Report Date: May 2009
The following abstract presents results of a study conducted by a contract laboratory for the National Toxicology Program. The findings have not been peer reviewed and were not evaluated in accordance with the levels of evidence criteria established by NTP in March 2009. The findings and conclusions for this study should not be construed to represent the views of the NTP or the U.S. Government.
Norbixin (C24H28O4) is a water-soluble carotenoid extracted from the outer coating of seeds of the annatto tree (Bixa orellana L.). Norbixin is prepared by hydrolytic removal of a methyl ester group of bixin. Annatto is one of the most highly consumed colorants in the U.S. food supply, and reported hypersensitivity reactions associated with annatto dye ingestion include urticaria and angioedema. While there were no reported studies of norbixin following dermal exposure, there was one case report in which annatto at a 1:1000 dilution tested positive in the skin prick test in a 62 year old patient who had an anaphylactic reaction following ingestion of annatto-containing food. However, dermal contact with annatto dye is one of the exposure routes which occurs both occupationally and non-occupationally.

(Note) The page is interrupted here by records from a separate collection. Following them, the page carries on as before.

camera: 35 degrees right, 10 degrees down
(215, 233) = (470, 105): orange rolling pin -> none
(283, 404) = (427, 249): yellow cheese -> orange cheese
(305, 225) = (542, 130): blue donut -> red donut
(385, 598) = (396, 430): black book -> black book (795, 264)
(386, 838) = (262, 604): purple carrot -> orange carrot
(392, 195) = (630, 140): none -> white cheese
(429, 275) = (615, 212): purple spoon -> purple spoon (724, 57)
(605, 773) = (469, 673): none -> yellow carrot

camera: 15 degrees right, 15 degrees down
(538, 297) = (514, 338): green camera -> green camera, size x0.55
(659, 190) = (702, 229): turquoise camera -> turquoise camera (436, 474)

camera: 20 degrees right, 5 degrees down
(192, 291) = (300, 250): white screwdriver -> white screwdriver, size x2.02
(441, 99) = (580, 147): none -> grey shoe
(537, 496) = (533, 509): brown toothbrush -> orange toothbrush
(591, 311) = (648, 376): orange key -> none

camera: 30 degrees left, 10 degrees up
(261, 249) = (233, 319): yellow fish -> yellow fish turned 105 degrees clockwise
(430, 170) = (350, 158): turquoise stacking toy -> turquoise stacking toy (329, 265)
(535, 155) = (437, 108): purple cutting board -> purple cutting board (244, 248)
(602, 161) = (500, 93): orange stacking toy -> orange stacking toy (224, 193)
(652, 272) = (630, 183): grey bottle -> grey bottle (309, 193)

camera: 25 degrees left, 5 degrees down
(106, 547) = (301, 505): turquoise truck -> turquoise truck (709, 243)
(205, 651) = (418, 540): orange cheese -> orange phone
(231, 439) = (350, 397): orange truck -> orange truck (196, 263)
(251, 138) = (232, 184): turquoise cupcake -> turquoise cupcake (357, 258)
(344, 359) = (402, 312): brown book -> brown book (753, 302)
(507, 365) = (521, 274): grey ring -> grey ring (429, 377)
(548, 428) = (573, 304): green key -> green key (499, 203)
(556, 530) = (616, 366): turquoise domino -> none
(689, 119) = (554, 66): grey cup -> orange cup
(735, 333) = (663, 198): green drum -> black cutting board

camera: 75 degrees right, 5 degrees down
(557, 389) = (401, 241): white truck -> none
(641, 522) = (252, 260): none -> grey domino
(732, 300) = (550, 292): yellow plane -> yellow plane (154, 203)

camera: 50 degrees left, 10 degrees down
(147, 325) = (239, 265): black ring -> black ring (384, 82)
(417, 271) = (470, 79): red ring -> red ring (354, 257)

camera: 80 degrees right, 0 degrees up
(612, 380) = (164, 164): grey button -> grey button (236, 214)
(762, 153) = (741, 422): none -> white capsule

The following studies have been undertaken to determine the potential irritant and contact sensitization effects of norbixin when applied dermally to female BALB/c mice. The local lymph node assay was initially performed to measure sensitization potential at norbixin concentrations of 1%, 2.5%, 5%, 10%, and 20% (w/v) in an acetone vehicle (norbixin was found to have greater solubility in acetone than in 4:1 acetone:olive oil). These concentrations were selected because the maximal norbixin solubility in acetone was found to be 20%. After taking into consideration factors such as the volume applied and animal body weight, norbixin at 20% approximately produced a dose level of 500 mg/kg/day. Currently, the allowed daily intake for cis-norbixin is less than 0.4 mg/kg body weight. At the concentrations utilized in these studies, norbixin did not induce an increase in the lymph node cell proliferation (DPM/mouse) in BALB/c mice as compared to the control animals in the LLNA, although a significant dose-related trend was observed. The Mouse Ear Swelling Test was subsequently performed to further evaluate the contact hypersensitivity potential. Two sensitization concentrations, 10% and 20% were used. In both sensitization conditions, a 20% challenge concentration was utilized. No significant change in percent ear swelling was observed in animals exposed to norbixin when compared to background control in the Mouse Ear Swelling Test. However, a significant dose-related trend in percent ear swelling at 48 hrs after challenge was observed. An additional study was undertaken by combining the LLNA and Irritancy Assay to confirm these findings. Consistent with the previous results, norbixin did not induce any changes in either the draining lymph node cell proliferation or the irritancy response. No statistically significant effects were observed in the assays performed, and the stimulation index in the LLNA was less than 3-fold at all concentrations tested.